**TASK DETAILS**
Restate exactly, and only, the lines from the one containing "peones de la segunda fase de su grupo en" through the end of the entries, keeping both endpoints.

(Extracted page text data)
☆ ☆ ☆ ☆ ☆

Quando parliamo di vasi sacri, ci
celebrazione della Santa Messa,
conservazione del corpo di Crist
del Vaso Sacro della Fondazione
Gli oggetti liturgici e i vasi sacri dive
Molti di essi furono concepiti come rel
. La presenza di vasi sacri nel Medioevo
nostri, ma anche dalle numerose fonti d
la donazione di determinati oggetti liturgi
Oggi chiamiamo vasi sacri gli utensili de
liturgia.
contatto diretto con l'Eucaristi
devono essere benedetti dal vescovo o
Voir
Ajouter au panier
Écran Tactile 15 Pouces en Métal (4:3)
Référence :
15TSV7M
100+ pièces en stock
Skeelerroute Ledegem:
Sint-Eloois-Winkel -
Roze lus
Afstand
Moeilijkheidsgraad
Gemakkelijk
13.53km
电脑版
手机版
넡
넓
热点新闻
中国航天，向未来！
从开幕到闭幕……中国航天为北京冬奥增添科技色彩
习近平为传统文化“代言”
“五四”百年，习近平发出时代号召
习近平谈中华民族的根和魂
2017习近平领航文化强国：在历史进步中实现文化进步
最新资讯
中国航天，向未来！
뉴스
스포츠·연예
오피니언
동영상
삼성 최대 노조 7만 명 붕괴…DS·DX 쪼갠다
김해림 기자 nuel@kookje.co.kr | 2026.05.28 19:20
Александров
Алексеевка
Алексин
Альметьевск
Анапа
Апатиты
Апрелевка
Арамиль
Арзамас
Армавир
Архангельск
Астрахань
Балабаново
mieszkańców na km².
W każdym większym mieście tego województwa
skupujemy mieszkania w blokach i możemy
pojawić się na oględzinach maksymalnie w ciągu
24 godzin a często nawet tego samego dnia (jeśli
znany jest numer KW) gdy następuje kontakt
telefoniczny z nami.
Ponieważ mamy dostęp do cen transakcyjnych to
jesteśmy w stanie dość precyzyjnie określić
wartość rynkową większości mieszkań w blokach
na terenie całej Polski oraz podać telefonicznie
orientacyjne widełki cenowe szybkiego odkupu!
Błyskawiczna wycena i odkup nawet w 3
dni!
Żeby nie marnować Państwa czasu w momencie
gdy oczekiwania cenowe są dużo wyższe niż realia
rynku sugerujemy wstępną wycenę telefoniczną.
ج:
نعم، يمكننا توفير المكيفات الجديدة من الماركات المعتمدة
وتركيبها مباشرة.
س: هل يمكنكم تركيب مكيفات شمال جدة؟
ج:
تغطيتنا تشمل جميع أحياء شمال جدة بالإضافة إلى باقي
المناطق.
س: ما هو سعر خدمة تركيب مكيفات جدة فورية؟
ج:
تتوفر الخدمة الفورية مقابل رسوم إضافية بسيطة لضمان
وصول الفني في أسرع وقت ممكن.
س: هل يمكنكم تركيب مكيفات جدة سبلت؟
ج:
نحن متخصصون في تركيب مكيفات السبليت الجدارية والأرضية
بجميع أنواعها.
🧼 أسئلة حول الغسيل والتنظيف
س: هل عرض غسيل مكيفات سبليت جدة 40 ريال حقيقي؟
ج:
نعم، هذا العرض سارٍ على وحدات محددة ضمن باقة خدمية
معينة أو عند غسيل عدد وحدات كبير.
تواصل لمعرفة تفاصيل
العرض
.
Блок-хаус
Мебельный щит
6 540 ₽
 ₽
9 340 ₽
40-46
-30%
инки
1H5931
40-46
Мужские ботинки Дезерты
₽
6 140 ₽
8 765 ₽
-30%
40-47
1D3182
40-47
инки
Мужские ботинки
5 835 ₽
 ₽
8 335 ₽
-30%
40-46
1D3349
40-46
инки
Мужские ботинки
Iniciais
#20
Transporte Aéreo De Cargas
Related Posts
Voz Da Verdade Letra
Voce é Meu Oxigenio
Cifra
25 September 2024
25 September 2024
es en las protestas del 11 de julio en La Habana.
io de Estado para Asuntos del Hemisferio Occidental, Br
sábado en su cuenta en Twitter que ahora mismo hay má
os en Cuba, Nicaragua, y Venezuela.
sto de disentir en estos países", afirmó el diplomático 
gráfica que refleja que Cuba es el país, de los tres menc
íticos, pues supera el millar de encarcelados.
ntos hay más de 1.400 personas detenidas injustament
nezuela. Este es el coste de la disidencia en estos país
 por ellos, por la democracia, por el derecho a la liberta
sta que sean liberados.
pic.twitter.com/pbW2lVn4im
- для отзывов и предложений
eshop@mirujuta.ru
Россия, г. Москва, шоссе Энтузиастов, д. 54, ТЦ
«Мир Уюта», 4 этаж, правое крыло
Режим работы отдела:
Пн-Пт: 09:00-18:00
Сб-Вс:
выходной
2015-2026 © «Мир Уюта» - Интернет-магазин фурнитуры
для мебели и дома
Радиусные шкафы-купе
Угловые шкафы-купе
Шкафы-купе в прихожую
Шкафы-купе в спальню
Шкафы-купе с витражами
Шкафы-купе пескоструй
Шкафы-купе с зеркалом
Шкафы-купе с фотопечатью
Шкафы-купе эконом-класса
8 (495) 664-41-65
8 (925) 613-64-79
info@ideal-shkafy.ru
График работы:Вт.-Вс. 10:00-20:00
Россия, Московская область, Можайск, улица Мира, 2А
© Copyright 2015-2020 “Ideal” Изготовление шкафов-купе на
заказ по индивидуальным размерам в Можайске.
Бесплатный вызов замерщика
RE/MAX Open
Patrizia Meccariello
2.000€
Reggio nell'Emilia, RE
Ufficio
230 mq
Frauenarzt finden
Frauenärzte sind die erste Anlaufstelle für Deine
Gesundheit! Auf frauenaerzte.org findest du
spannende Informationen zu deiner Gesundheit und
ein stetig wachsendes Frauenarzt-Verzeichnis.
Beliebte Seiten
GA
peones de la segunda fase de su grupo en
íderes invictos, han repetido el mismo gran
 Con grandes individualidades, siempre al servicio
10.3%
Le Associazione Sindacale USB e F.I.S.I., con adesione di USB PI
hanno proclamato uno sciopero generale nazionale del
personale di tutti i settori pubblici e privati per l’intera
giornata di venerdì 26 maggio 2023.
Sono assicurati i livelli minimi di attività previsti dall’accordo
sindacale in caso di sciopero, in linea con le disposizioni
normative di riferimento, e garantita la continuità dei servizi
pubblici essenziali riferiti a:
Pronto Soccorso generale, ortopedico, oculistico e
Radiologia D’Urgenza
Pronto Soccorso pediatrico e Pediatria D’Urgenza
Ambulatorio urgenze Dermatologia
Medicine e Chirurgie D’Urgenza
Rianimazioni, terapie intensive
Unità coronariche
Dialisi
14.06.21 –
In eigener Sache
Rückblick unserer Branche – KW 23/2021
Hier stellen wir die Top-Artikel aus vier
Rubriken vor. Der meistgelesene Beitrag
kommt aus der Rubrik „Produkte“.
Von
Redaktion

☆ ☆ ☆ ☆ ☆

**RESULT BELOW**
peones de la segunda fase de su grupo en
íderes invictos, han repetido el mismo gran
 Con grandes individualidades, siempre al servicio
10.3%
Le Associazione Sindacale USB e F.I.S.I., con adesione di USB PI
hanno proclamato uno sciopero generale nazionale del
personale di tutti i settori pubblici e privati per l’intera
giornata di venerdì 26 maggio 2023.
Sono assicurati i livelli minimi di attività previsti dall’accordo
sindacale in caso di sciopero, in linea con le disposizioni
normative di riferimento, e garantita la continuità dei servizi
pubblici essenziali riferiti a:
Pronto Soccorso generale, ortopedico, oculistico e
Radiologia D’Urgenza
Pronto Soccorso pediatrico e Pediatria D’Urgenza
Ambulatorio urgenze Dermatologia
Medicine e Chirurgie D’Urgenza
Rianimazioni, terapie intensive
Unità coronariche
Dialisi
14.06.21 –
In eigener Sache
Rückblick unserer Branche – KW 23/2021
Hier stellen wir die Top-Artikel aus vier
Rubriken vor. Der meistgelesene Beitrag
kommt aus der Rubrik „Produkte“.
Von
Redaktion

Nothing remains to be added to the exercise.